* **EXERCISE 1**:
In the text on the post-industrial society, reproduce everything from "This did happen, but" down to "society is based.", substituting "tablets" for "smartphones".
* **EXERCISE 2**:
Answer these questions using the text on the post-industrial society:
(a) In what year did Daniel Bell make his prediction about advanced societies?
(b) What name is given to the all-encompassing communication system that Rifkin predicts?
(c) Which magazine asked Rifkin about his latest book?

* **TEXT FOR ANALYSIS**:
━━━━━━━━━━━━━━━━━━━━━━━━━━━━━━
In 1973, the American sociologist Daniel Bell, in his book, The Coming of the Post Industrial Society predicted that advanced societies would change from being based on manufacturing of goods to ones in which knowledge workers would occupy a central position.
This did happen, but because of the meteoric rise of Big Data, the role of the knowledge worker is in danger of being eclipsed by the widespread adoption of smartphones.
These technologies are changing not only society, but the economic models on which society is based.
Jeremy Rifkin remembers Bell’s book very well: “Think about what has changed, it is amazing,” he says.
Over the last few years Rifkin has been traveling the world, predicting a society orchestrated by an all-encompassing communication system, the Internet of Things. It is also the subject of his latest book, The Zero Marginal Cost Society and The Third Industrial Revolution. Spectrum magazine asked him about it.
━━━━━━━━━━━━━━━━━━━━━━━━━━━━━━
* **MATERIAL SUPPLIED**:

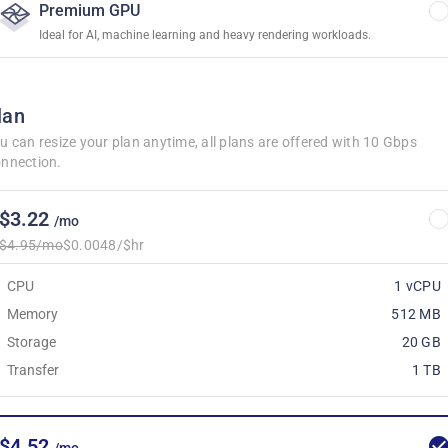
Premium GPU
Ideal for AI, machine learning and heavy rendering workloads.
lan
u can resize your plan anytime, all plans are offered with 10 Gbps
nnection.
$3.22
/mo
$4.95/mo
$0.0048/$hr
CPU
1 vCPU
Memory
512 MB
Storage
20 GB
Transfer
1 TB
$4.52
━━━━━━━━━━━━━━━━━━━━━━━━━━━━━━
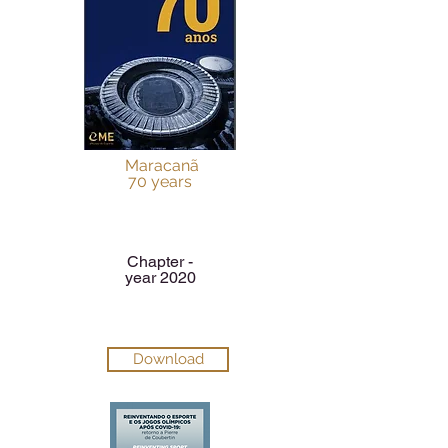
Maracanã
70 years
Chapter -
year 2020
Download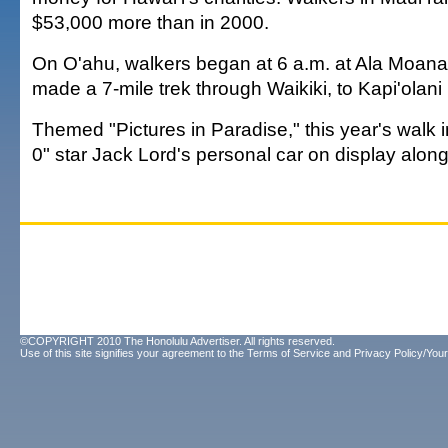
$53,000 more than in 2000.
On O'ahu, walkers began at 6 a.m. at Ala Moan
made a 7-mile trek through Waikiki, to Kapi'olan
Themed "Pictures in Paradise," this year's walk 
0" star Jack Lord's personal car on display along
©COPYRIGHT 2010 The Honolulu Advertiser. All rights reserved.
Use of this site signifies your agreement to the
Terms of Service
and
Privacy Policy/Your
━━━━━━━━━━━━━━━━━━━━━━━━━━━━━━
* **RESPONSE BOX 1**:
This did happen, but because of the meteoric rise of Big Data, the role of the knowledge worker is in danger of being eclipsed by the widespread adoption of tablets.
These technologies are changing not only society, but the economic models on which society is based.

* **RESPONSE BOX 2**:
(a) 1973
(b) The Internet of Things
(c) Spectrum magazine